═════ SUPPLIED RECORDS ═════
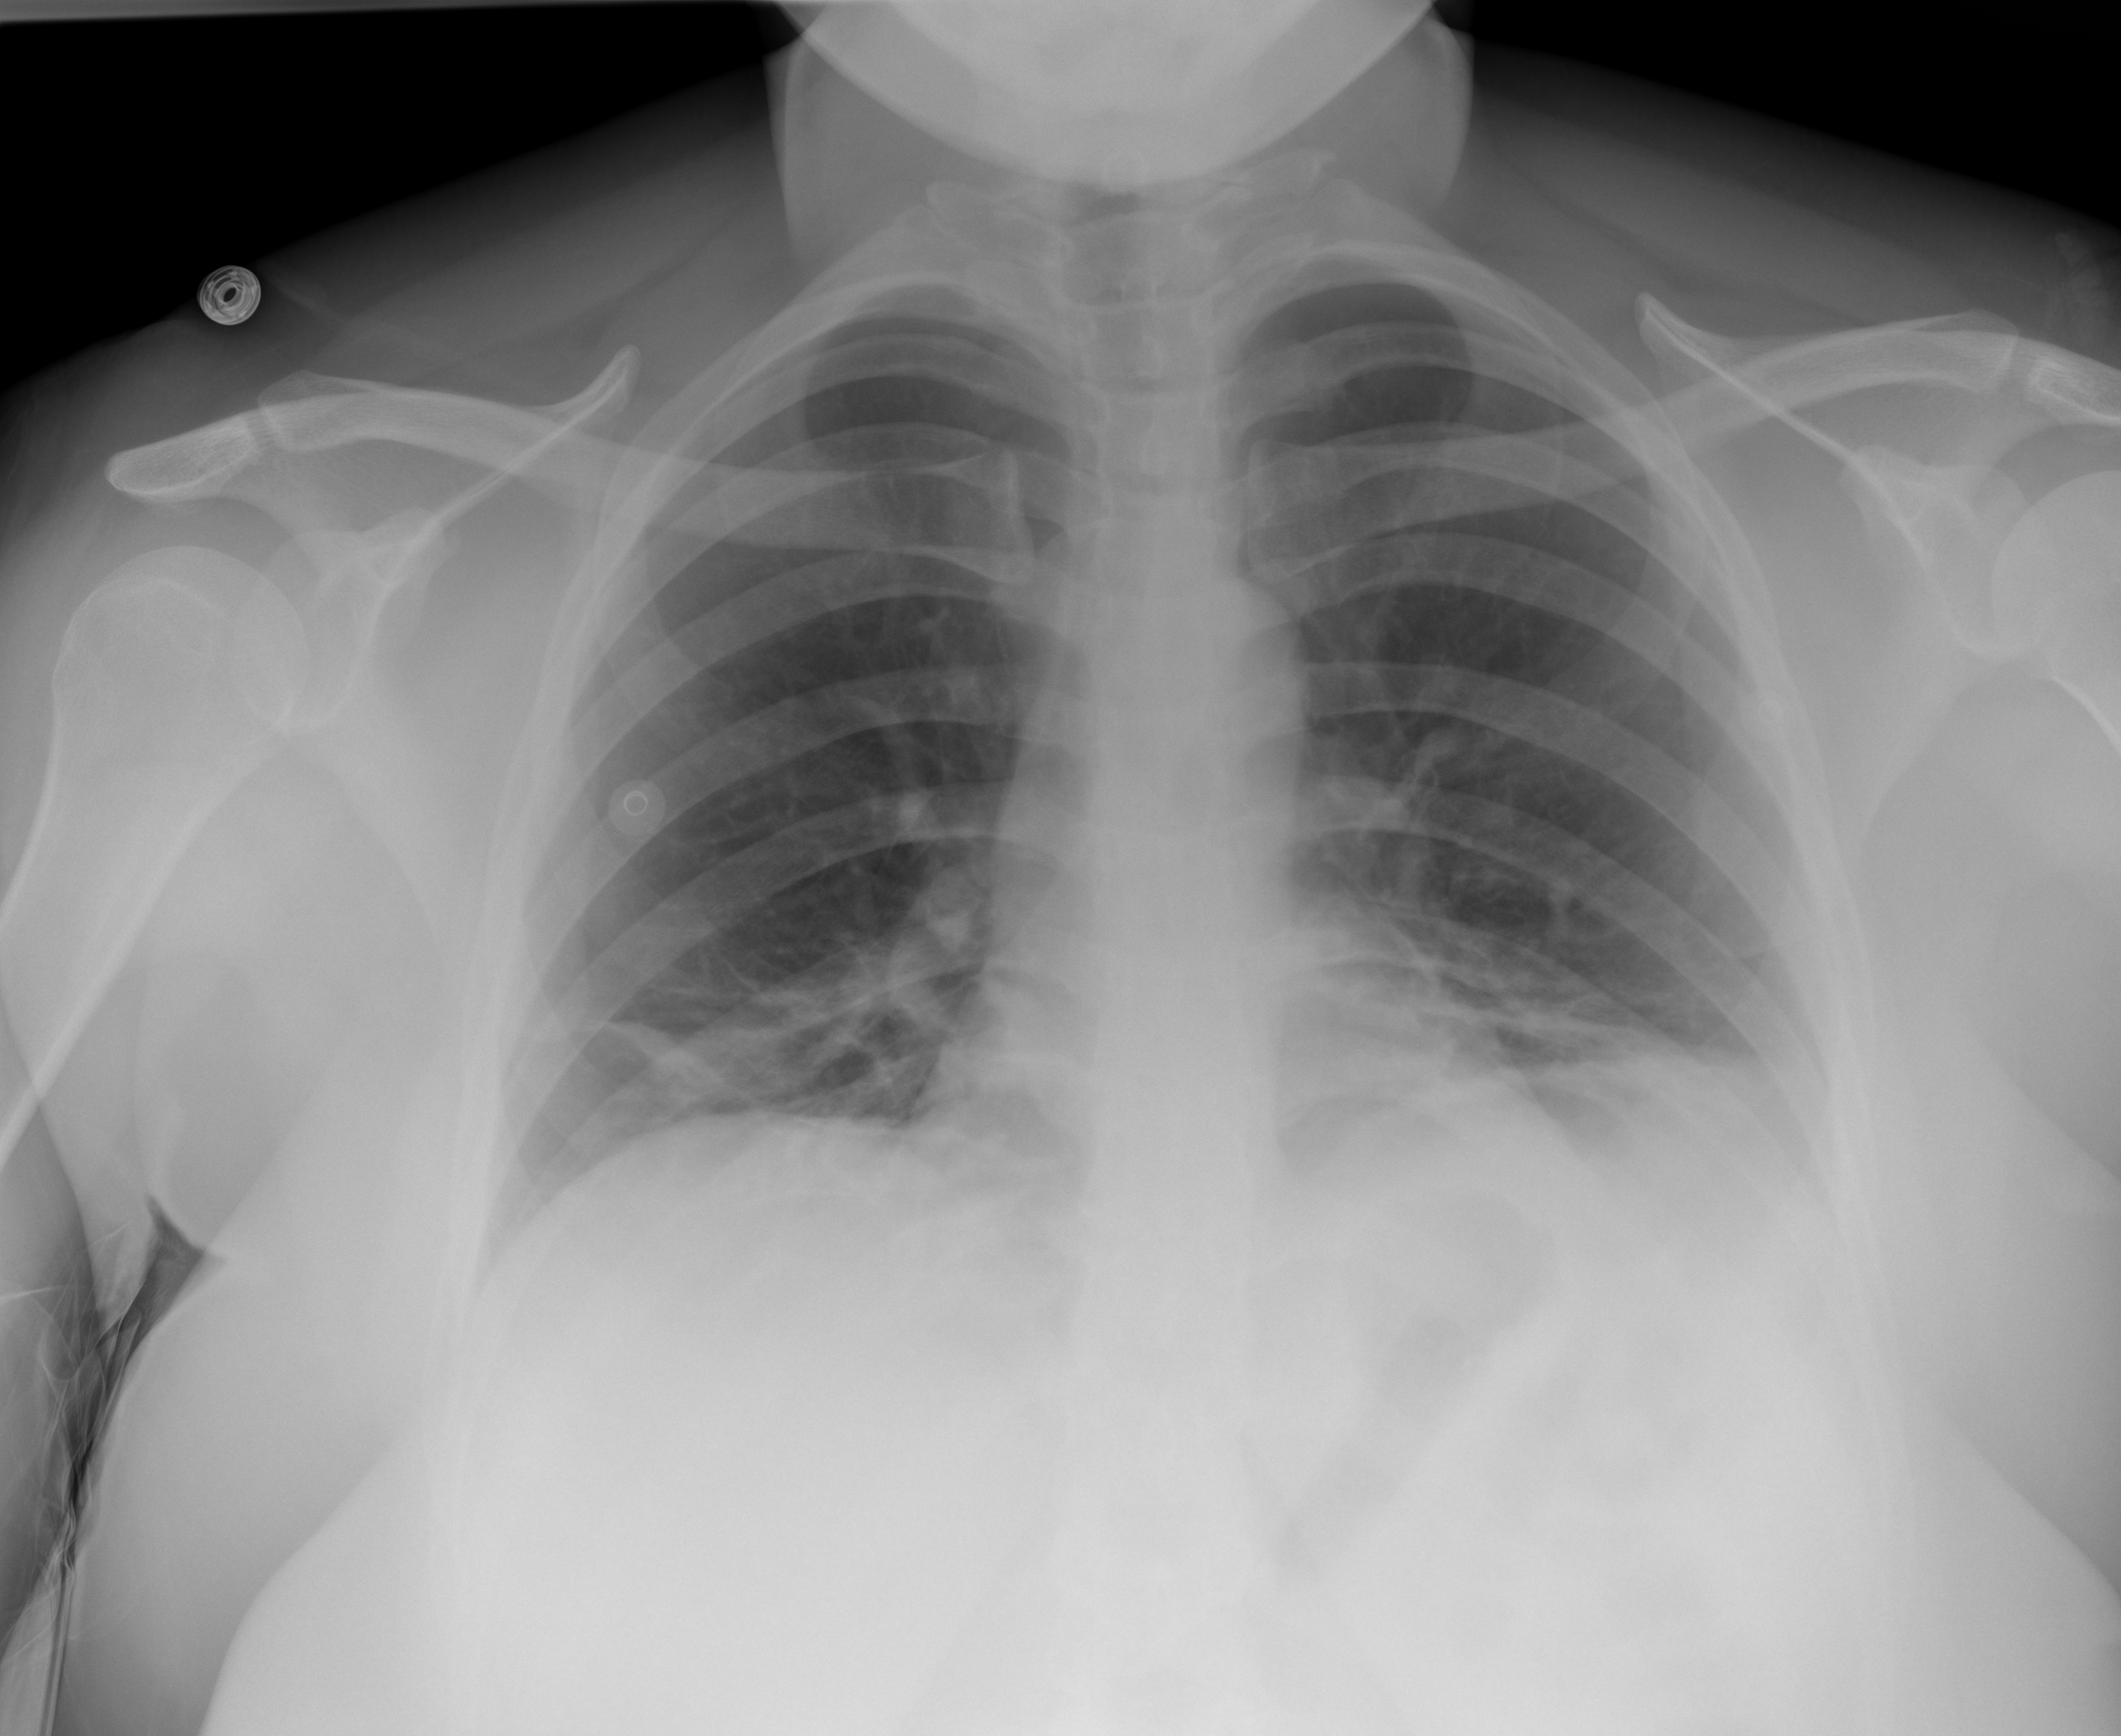
Chest X-ray (portable), AP projection. Female patient, age 34 years; imaged 4 days after the COVID-19 diagnosis.
Radiologist's key findings for this exam: Streaky opacities at both lung bases.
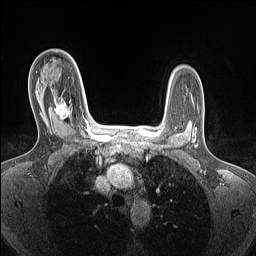
Breast MRI (dynamic contrast-enhanced), one axial slice. Position 103 of 160 along the scan axis. Dynamic contrast-enhanced series, time point 2 of 7 at this slice position (early post-contrast). 1.5 T. TE 1.4 ms, TR 5 ms. 256 × 256 image matrix. Female patient.
Structures marked on this image (semi-automatic segmentation, software-assisted and operator-edited):
- enhancing-tissue mask used for the functional tumour volume (all voxels passing the contrast-enhancement thresholds inside the analysis volume; usually the tumour): bounding box <54,97,84,119> (left, top, right, bottom; pixels)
═════
→ **WORK TO BE COMPLETED**
All pictures are to be dropped, and the records above returned exactly.

→ **OUTPUT BELOW**
Chest X-ray (portable), AP projection. Female patient, age 34 years; imaged 4 days after the COVID-19 diagnosis.
Radiologist's key findings for this exam: Streaky opacities at both lung bases.
Breast MRI (dynamic contrast-enhanced), one axial slice. Position 103 of 160 along the scan axis. Dynamic contrast-enhanced series, time point 2 of 7 at this slice position (early post-contrast). 1.5 T. TE 1.4 ms, TR 5 ms. 256 × 256 image matrix. Female patient.
Structures marked on this image (semi-automatic segmentation, software-assisted and operator-edited):
- enhancing-tissue mask used for the functional tumour volume (all voxels passing the contrast-enhancement thresholds inside the analysis volume; usually the tumour): bounding box <54,97,84,119> (left, top, right, bottom; pixels)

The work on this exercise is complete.